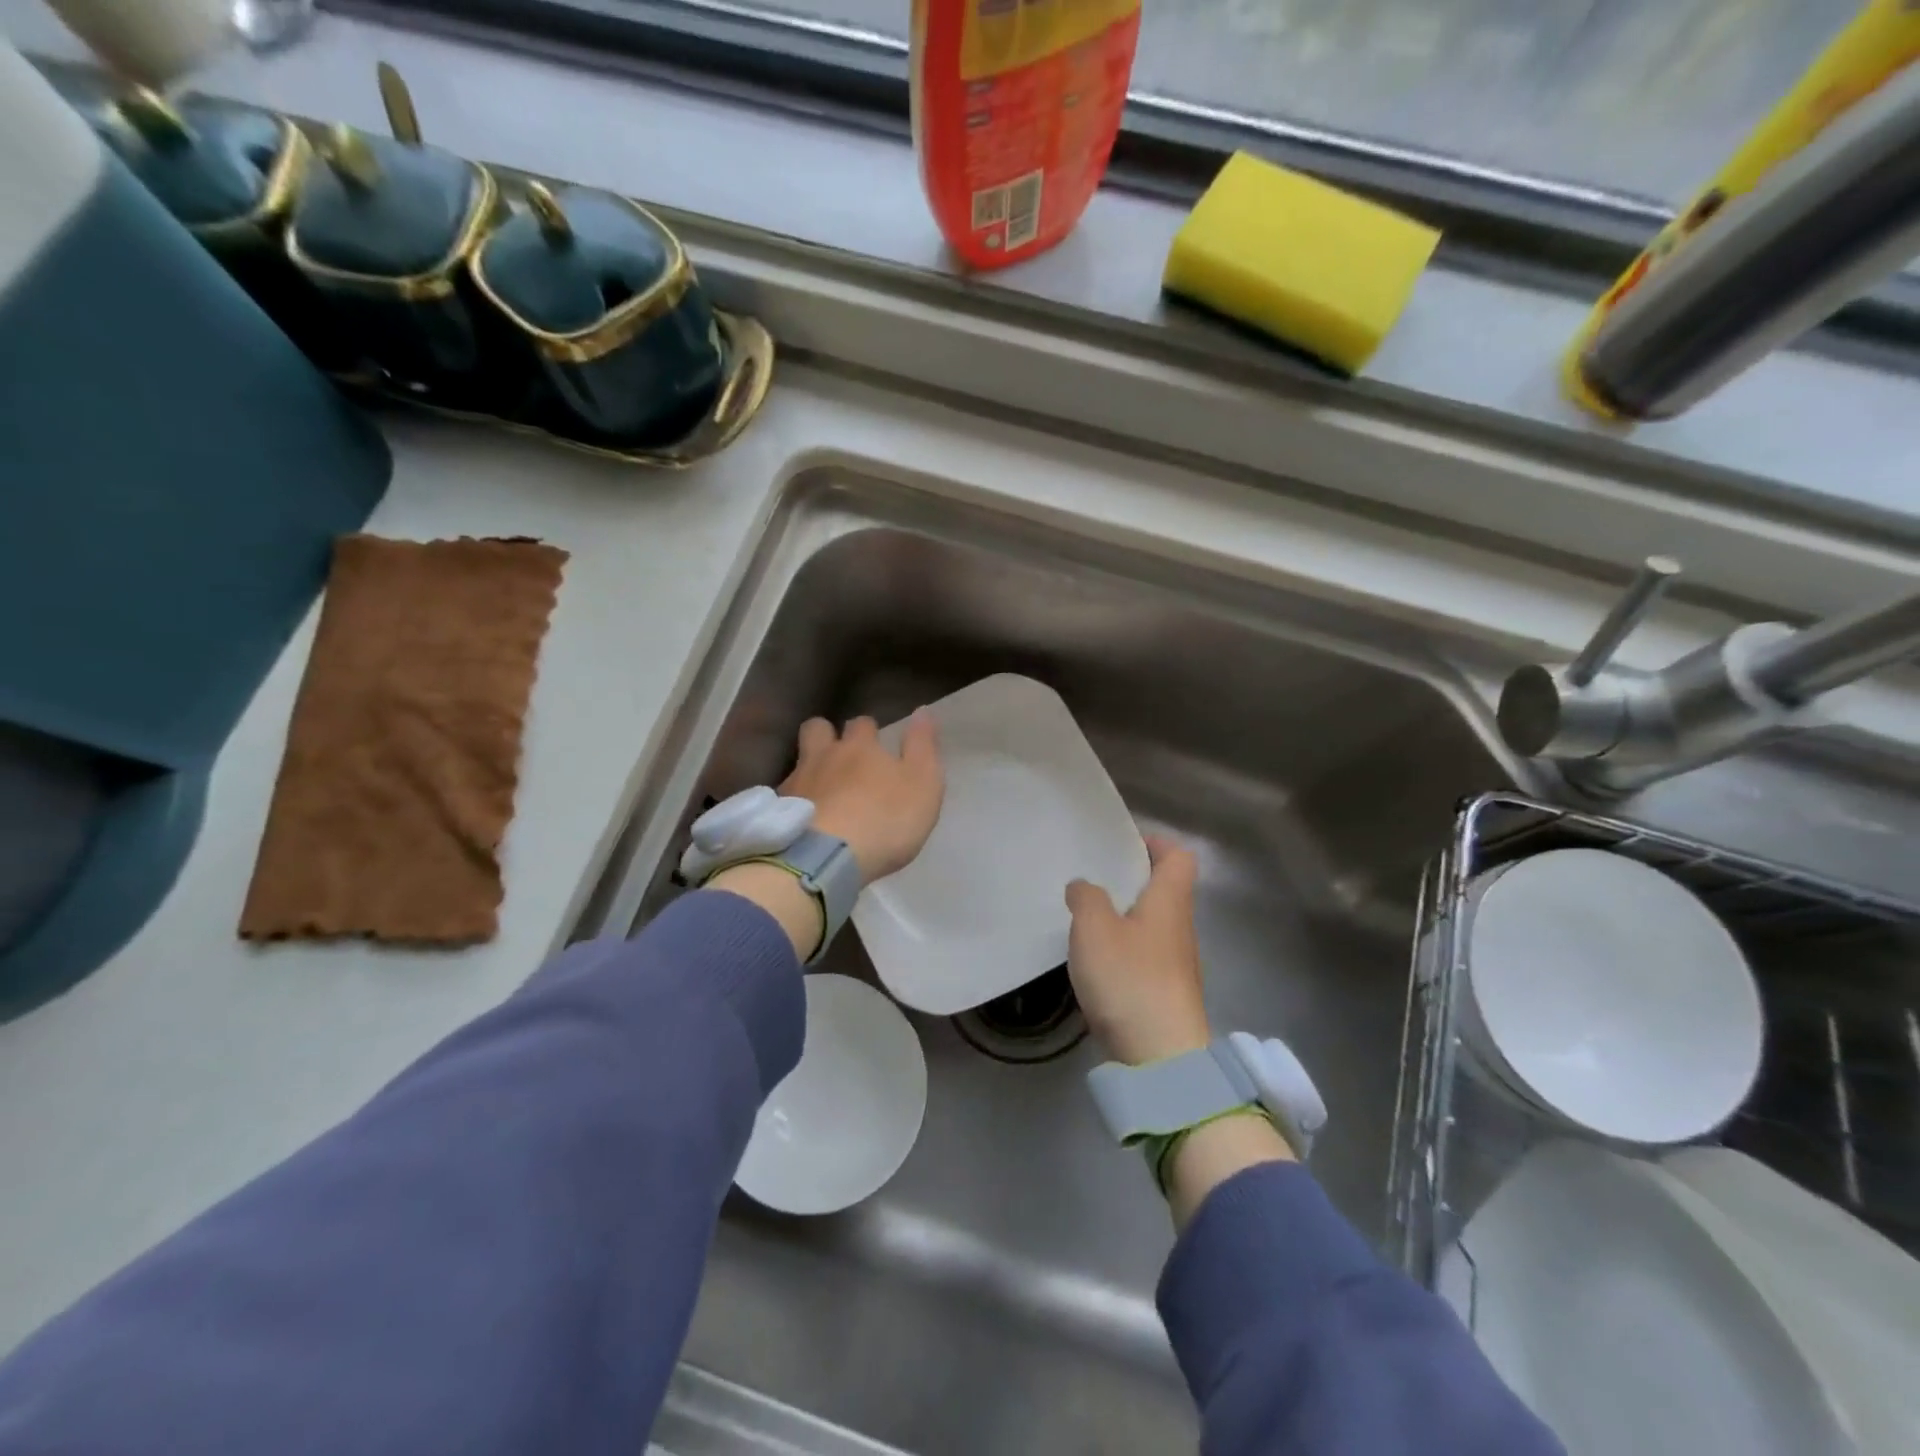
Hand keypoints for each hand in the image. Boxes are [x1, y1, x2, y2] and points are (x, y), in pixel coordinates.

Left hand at [781, 712, 943, 884]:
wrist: (827, 859)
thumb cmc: (885, 820)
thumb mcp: (923, 783)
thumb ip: (922, 746)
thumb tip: (922, 710)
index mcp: (860, 747)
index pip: (862, 723)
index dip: (869, 730)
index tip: (875, 742)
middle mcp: (823, 756)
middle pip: (817, 729)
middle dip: (826, 734)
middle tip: (838, 753)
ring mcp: (796, 783)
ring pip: (798, 762)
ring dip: (809, 768)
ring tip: (820, 789)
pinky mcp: (777, 813)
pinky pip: (783, 797)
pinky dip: (794, 802)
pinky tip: (804, 819)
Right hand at [1065, 836, 1211, 1065]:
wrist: (1161, 1058)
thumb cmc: (1130, 978)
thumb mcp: (1094, 928)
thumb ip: (1086, 898)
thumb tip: (1084, 886)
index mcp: (1169, 902)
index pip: (1178, 856)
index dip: (1153, 843)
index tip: (1120, 845)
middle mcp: (1180, 927)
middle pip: (1163, 890)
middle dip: (1130, 881)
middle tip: (1092, 878)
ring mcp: (1176, 964)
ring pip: (1151, 924)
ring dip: (1123, 916)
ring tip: (1085, 918)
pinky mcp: (1165, 994)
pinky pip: (1144, 955)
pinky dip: (1122, 949)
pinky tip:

#### [TASK STATEMENT]
Output each of the lines above exactly, apart from the images.

#### [YOUR RESPONSE]
Hand keypoints for each hand in the image. Boxes are [x1, y1, x2, y2] and points are (x, y), in pixel coordinates.

Left hand at [781, 712, 943, 884]:
wrist: (827, 859)
thumb cmc: (885, 820)
thumb mcp: (923, 783)
thumb ip: (922, 746)
thumb tip: (922, 710)
index mcp: (860, 747)
index pip: (862, 723)
index dip: (869, 730)
index tip: (875, 742)
middle mcp: (823, 756)
middle pip: (817, 729)
middle dip: (826, 734)
middle tip: (838, 753)
ring mcp: (796, 783)
ring pip: (798, 762)
ring dip: (809, 768)
ring tip: (820, 789)
pinky mcp: (777, 813)
pinky pip: (783, 797)
pinky dip: (794, 802)
pinky tip: (804, 819)
Right hand at [1065, 836, 1211, 1065]:
wrist: (1161, 1058)
thumb cmc: (1130, 978)
thumb mcp: (1094, 928)
thumb ip: (1086, 898)
thumb tip: (1084, 886)
index mcp: (1169, 902)
index pip: (1178, 856)
index dip: (1153, 843)
index tip: (1120, 845)
middle mcp: (1180, 927)
middle pip: (1163, 890)
middle dip: (1130, 881)
middle tip: (1092, 878)
ring mcp: (1176, 964)
ring pip: (1151, 924)
ring dip: (1123, 916)
ring tip: (1085, 918)
pinky mcp: (1165, 994)
pinky pip: (1144, 955)
pinky dip: (1122, 949)
pinky tip:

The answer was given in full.